On Wednesday, legislation was introduced by Senator Ron Wyden, a Democrat from Oregon, which would protest the refusal of the Obama administration to offer information about trade negotiations. There is a blockade against Wyden, who is the chair of a subcommittee on international trade. Wyden claims that his office was not allowed to see information regarding a possible pact known as the Trans-Pacific Partnership, which includes eight Pacific nations. The pact would stop ‘Buy American’ preferences for United States manufacturers and ban intellectual property standards that would ultimately increase the cost of prescription drugs across the world.

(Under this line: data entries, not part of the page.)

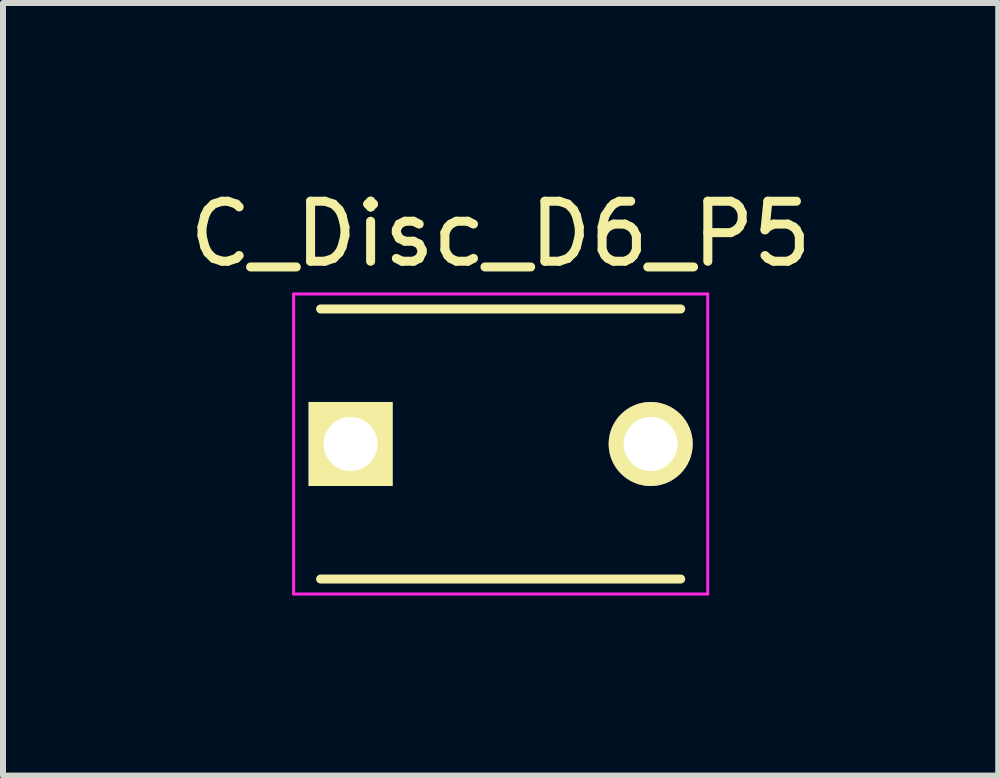
<source format=kicad_pcb>
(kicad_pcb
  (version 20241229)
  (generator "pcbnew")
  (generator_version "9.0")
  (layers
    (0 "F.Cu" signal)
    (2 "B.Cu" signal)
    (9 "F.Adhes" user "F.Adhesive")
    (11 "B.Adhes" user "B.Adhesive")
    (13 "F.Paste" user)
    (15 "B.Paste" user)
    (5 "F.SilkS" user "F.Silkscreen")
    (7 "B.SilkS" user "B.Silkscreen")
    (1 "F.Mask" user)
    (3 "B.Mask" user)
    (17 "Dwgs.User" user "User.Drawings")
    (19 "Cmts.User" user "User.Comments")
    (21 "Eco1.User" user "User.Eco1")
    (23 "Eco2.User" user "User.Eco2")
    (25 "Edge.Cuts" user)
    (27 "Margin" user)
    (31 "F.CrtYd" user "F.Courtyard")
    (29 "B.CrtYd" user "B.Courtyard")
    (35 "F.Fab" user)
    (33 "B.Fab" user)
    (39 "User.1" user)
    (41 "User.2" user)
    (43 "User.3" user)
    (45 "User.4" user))
  (footprint "C_Disc_D6_P5"
    (layer "F.Cu")
    (at 2.792 4.348)
    (property "Reference" "C_Disc_D6_P5" (at 2.5 -3.5 0) (layer "F.SilkS") (effects (font (size 1 1) (thickness 0.15))))
    (attr through_hole)
    (fp_line (start -0.5 -2.25) (end 5.5 -2.25) (stroke (width 0.15) (type solid)) (layer "F.SilkS"))
    (fp_line (start 5.5 2.25) (end -0.5 2.25) (stroke (width 0.15) (type solid)) (layer "F.SilkS"))
    (fp_line (start -0.95 -2.5) (end 5.95 -2.5) (stroke (width 0.05) (type solid)) (layer "F.CrtYd"))
    (fp_line (start -0.95 2.5) (end -0.95 -2.5) (stroke (width 0.05) (type solid)) (layer "F.CrtYd"))
    (fp_line (start 5.95 -2.5) (end 5.95 2.5) (stroke (width 0.05) (type solid)) (layer "F.CrtYd"))
    (fp_line (start 5.95 2.5) (end -0.95 2.5) (stroke (width 0.05) (type solid)) (layer "F.CrtYd"))
    (pad "1" thru_hole rect (at 0 0) (size 1.4 1.4) (drill 0.9) (layers "*.Cu" "*.Mask" "F.SilkS"))
    (pad "2" thru_hole circle (at 5 0) (size 1.4 1.4) (drill 0.9) (layers "*.Cu" "*.Mask" "F.SilkS")))
  (gr_rect
    (start -3 -3)
    (end 13.583 9.873)
    (stroke (width 0.1) (type default))
    (fill no)
    (layer "Edge.Cuts")))
</source>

“The majority of Congress is being kept in the dark as to the substance of the TPP negotiations, while representatives of U.S. corporations — like Halliburton, Chevron, PhRMA, Comcast and the Motion Picture Association of America — are being consulted and made privy to details of the agreement,” Wyden said.
Obama received a letter recently from 60 House Democrats and one House Republican that objected to the ban on ‘Buy American.’ Darrell Issa, a Republican from California and the House Oversight Committee Chairman, asked for better transparency in the negotiations and also posted the draft of the chapter regarding intellectual property on his website.

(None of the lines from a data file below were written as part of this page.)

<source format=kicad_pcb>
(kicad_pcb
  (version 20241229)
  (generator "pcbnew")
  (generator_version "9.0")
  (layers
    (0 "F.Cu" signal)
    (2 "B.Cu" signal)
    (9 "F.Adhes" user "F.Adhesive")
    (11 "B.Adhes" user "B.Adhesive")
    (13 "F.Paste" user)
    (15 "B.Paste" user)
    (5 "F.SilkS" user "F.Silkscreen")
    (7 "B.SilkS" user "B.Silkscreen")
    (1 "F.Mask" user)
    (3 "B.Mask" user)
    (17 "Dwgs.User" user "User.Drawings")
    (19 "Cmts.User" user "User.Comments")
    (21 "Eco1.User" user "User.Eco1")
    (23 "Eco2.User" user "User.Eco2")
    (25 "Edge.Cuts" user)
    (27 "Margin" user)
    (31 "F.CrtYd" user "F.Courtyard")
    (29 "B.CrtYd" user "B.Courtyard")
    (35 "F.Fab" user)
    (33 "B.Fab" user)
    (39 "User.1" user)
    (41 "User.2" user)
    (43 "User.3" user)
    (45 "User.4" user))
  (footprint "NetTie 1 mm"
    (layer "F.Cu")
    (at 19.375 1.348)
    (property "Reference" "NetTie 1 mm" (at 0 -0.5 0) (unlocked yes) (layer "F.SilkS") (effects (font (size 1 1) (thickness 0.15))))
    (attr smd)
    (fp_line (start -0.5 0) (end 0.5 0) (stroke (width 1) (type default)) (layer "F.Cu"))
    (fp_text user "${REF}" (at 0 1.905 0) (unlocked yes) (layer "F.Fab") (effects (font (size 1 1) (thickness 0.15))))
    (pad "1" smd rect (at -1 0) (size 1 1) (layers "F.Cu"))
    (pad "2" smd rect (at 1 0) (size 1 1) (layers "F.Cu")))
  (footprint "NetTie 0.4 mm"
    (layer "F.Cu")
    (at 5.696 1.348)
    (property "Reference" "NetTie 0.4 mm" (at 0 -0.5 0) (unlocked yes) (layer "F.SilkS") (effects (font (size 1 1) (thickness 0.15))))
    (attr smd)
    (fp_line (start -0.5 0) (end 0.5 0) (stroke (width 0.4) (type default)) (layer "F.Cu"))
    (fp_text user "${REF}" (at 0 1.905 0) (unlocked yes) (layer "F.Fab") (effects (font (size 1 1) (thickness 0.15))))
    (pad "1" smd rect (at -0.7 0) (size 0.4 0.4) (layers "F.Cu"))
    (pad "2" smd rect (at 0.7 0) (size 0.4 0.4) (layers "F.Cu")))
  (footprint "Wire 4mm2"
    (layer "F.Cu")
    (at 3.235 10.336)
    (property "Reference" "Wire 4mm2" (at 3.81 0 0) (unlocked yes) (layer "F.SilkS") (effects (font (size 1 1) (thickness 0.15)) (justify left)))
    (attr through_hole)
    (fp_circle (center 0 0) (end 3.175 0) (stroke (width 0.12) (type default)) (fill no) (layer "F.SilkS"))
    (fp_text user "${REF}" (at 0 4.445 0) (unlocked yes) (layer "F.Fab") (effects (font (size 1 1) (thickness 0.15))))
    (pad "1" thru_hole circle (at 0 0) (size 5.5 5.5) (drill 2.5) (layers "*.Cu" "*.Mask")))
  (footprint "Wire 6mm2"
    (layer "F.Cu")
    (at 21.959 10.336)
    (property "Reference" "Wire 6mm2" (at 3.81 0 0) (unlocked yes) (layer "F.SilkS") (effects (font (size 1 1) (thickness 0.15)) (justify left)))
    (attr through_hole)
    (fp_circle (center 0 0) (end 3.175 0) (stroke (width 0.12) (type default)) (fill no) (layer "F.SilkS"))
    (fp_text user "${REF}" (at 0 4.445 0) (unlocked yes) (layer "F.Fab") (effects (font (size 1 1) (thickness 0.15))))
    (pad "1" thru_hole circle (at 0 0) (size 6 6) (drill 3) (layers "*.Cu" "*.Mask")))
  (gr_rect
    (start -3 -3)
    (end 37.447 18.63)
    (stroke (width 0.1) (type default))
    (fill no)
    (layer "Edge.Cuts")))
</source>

“U.S. TPP documents are available to members of Congress representing all Americans,” USTR said in a statement. Wyden’s office continues to claim that the administration has shared the information only with 12 members of Congress, which increases legal arguments that the only people in Congress allowed to see documents regarding trade are from the Congressional Oversight Group. A law passed in 2002 requires that all those in Congress should have access to trade documents.
The obstruction being committed by the Obama administration was discussed in a statement issued by Wyden’s office sent to the Huffington Post. The statement was issued by Wyden spokesperson Jennifer Hoelzer.

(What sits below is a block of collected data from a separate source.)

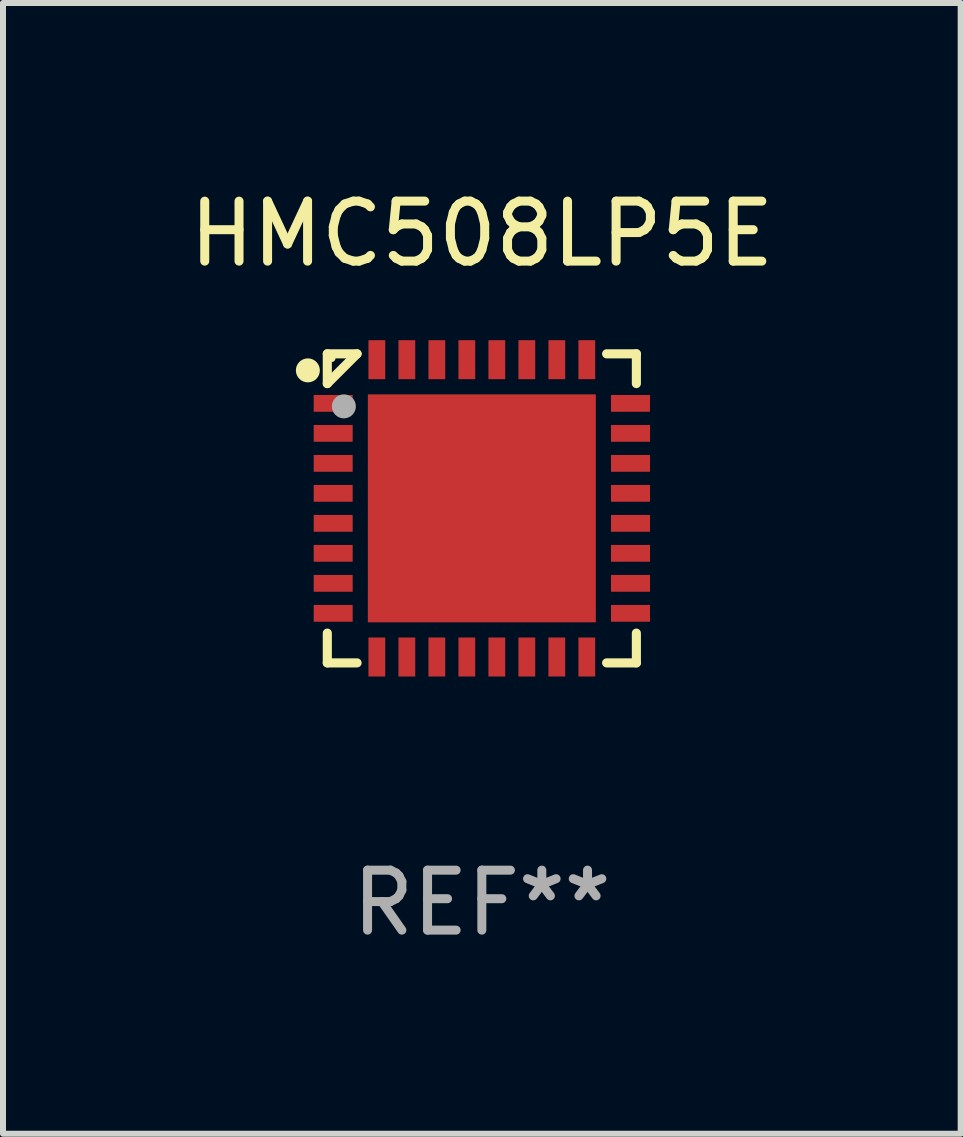
<source format=kicad_pcb>
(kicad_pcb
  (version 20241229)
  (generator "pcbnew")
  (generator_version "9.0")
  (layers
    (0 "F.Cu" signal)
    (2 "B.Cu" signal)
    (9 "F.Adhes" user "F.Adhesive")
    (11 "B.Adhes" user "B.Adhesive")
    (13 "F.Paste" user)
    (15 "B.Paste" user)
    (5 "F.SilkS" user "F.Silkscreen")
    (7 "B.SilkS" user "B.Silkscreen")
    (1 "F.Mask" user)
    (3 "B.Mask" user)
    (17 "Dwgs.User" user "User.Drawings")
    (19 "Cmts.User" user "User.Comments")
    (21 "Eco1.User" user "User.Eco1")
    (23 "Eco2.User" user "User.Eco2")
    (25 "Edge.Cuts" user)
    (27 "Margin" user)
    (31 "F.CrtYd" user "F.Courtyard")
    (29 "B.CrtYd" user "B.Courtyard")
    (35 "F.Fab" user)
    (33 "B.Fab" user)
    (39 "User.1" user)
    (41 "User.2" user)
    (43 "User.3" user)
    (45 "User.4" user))
  (footprint "HMC508LP5E"
    (layer "F.Cu")
    (at 4.982 5.424)
    (property "Reference" "HMC508LP5E" (at 0 -4.576 0) (layer "F.SilkS") (effects (font (size 1 1) (thickness 0.15))))
    (attr through_hole)
    (fp_line (start -2.576 -2.576) (end -2.576 -2.08) (stroke (width 0.152) (type solid)) (layer "F.SilkS"))
    (fp_line (start -2.576 2.576) (end -2.576 2.08) (stroke (width 0.152) (type solid)) (layer "F.SilkS"))
    (fp_line (start -2.08 -2.576) (end -2.576 -2.576) (stroke (width 0.152) (type solid)) (layer "F.SilkS"))
    (fp_line (start -2.08 -2.576) (end -2.576 -2.08) (stroke (width 0.152) (type solid)) (layer "F.SilkS"))
    (fp_line (start -2.08 2.576) (end -2.576 2.576) (stroke (width 0.152) (type solid)) (layer "F.SilkS"))
    (fp_line (start 2.08 -2.576) (end 2.576 -2.576) (stroke (width 0.152) (type solid)) (layer "F.SilkS"))
    (fp_line (start 2.08 2.576) (end 2.576 2.576) (stroke (width 0.152) (type solid)) (layer "F.SilkS"))
    (fp_line (start 2.576 -2.576) (end 2.576 -2.08) (stroke (width 0.152) (type solid)) (layer "F.SilkS"))
    (fp_line (start 2.576 2.576) (end 2.576 2.08) (stroke (width 0.152) (type solid)) (layer "F.SilkS"))
    (fp_circle (center -2.9 -2.3) (end -2.8 -2.3) (stroke (width 0.2) (type solid)) (fill no) (layer "F.SilkS"))
    (fp_circle (center -2.5 -2.5) (end -2.47 -2.5) (stroke (width 0.06) (type solid)) (fill no) (layer "F.SilkS"))
    (fp_circle (center -2.3 -1.7) (end -2.2 -1.7) (stroke (width 0.2) (type solid)) (fill no) (layer "F.Fab"))
    (fp_text user "REF**" (at 0 6.576 0) (layer "F.Fab") (effects (font (size 1 1) (thickness 0.15))))
    (pad "1" smd rect (at -2.478 -1.75) (size 0.65 0.28) (layers "F.Cu" "F.Mask" "F.Paste"))
    (pad "2" smd rect (at -2.478 -1.25) (size 0.65 0.28) (layers "F.Cu" "F.Mask" "F.Paste"))
    (pad "3" smd rect (at -2.478 -0.75) (size 0.65 0.28) (layers "F.Cu" "F.Mask" "F.Paste"))
    (pad "4" smd rect (at -2.478 -0.25) (size 0.65 0.28) (layers "F.Cu" "F.Mask" "F.Paste"))
    (pad "5" smd rect (at -2.478 0.25) (size 0.65 0.28) (layers "F.Cu" "F.Mask" "F.Paste"))
    (pad "6" smd rect (at -2.478 0.75) (size 0.65 0.28) (layers "F.Cu" "F.Mask" "F.Paste"))
    (pad "7" smd rect (at -2.478 1.25) (size 0.65 0.28) (layers "F.Cu" "F.Mask" "F.Paste"))
    (pad "8" smd rect (at -2.478 1.75) (size 0.65 0.28) (layers "F.Cu" "F.Mask" "F.Paste"))
    (pad "9" smd rect (at -1.75 2.478) (size 0.28 0.65) (layers "F.Cu" "F.Mask" "F.Paste"))
    (pad "10" smd rect (at -1.25 2.478) (size 0.28 0.65) (layers "F.Cu" "F.Mask" "F.Paste"))
    (pad "11" smd rect (at -0.75 2.478) (size 0.28 0.65) (layers "F.Cu" "F.Mask" "F.Paste"))
    (pad "12" smd rect (at -0.25 2.478) (size 0.28 0.65) (layers "F.Cu" "F.Mask" "F.Paste"))
    (pad "13" smd rect (at 0.25 2.478) (size 0.28 0.65) (layers "F.Cu" "F.Mask" "F.Paste"))
    (pad "14" smd rect (at 0.75 2.478) (size 0.28 0.65) (layers "F.Cu" "F.Mask" "F.Paste"))
    (pad "15" smd rect (at 1.25 2.478) (size 0.28 0.65) (layers "F.Cu" "F.Mask" "F.Paste"))
    (pad "16" smd rect (at 1.75 2.478) (size 0.28 0.65) (layers "F.Cu" "F.Mask" "F.Paste"))
    (pad "17" smd rect (at 2.478 1.75) (size 0.65 0.28) (layers "F.Cu" "F.Mask" "F.Paste"))
    (pad "18" smd rect (at 2.478 1.25) (size 0.65 0.28) (layers "F.Cu" "F.Mask" "F.Paste"))
    (pad "19" smd rect (at 2.478 0.75) (size 0.65 0.28) (layers "F.Cu" "F.Mask" "F.Paste"))
    (pad "20" smd rect (at 2.478 0.25) (size 0.65 0.28) (layers "F.Cu" "F.Mask" "F.Paste"))
    (pad "21" smd rect (at 2.478 -0.25) (size 0.65 0.28) (layers "F.Cu" "F.Mask" "F.Paste"))
    (pad "22" smd rect (at 2.478 -0.75) (size 0.65 0.28) (layers "F.Cu" "F.Mask" "F.Paste"))
    (pad "23" smd rect (at 2.478 -1.25) (size 0.65 0.28) (layers "F.Cu" "F.Mask" "F.Paste"))
    (pad "24" smd rect (at 2.478 -1.75) (size 0.65 0.28) (layers "F.Cu" "F.Mask" "F.Paste"))
    (pad "25" smd rect (at 1.75 -2.478) (size 0.28 0.65) (layers "F.Cu" "F.Mask" "F.Paste"))
    (pad "26" smd rect (at 1.25 -2.478) (size 0.28 0.65) (layers "F.Cu" "F.Mask" "F.Paste"))
    (pad "27" smd rect (at 0.75 -2.478) (size 0.28 0.65) (layers "F.Cu" "F.Mask" "F.Paste"))
    (pad "28" smd rect (at 0.25 -2.478) (size 0.28 0.65) (layers "F.Cu" "F.Mask" "F.Paste"))
    (pad "29" smd rect (at -0.25 -2.478) (size 0.28 0.65) (layers "F.Cu" "F.Mask" "F.Paste"))
    (pad "30" smd rect (at -0.75 -2.478) (size 0.28 0.65) (layers "F.Cu" "F.Mask" "F.Paste"))
    (pad "31" smd rect (at -1.25 -2.478) (size 0.28 0.65) (layers "F.Cu" "F.Mask" "F.Paste"))
    (pad "32" smd rect (at -1.75 -2.478) (size 0.28 0.65) (layers "F.Cu" "F.Mask" "F.Paste"))
    (pad "33" smd rect (at 0 0) (size 3.8 3.8) (layers "F.Cu" "F.Mask" "F.Paste")))
  (gr_rect
    (start -3 -3)
    (end 12.964 15.849)
    (stroke (width 0.1) (type default))
    (fill no)
    (layer "Edge.Cuts")))
</source>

“Months ago, we were told our staffer could only view the documents if he got a clearance. So, he applied for the appropriate security clearance which was completed two months ago. Now, after two months of back and forth to try and get this resolved, it seems that the Administration is interpreting that 2002 law to say that only members on the Congressional Oversight Group or who work for members of the COG are allowed to see the agreements. If that is in fact their interpretation, it means that neither Senator Wyden nor his trade subcommittee staff are allowed to review documents pertaining to trade agreements.”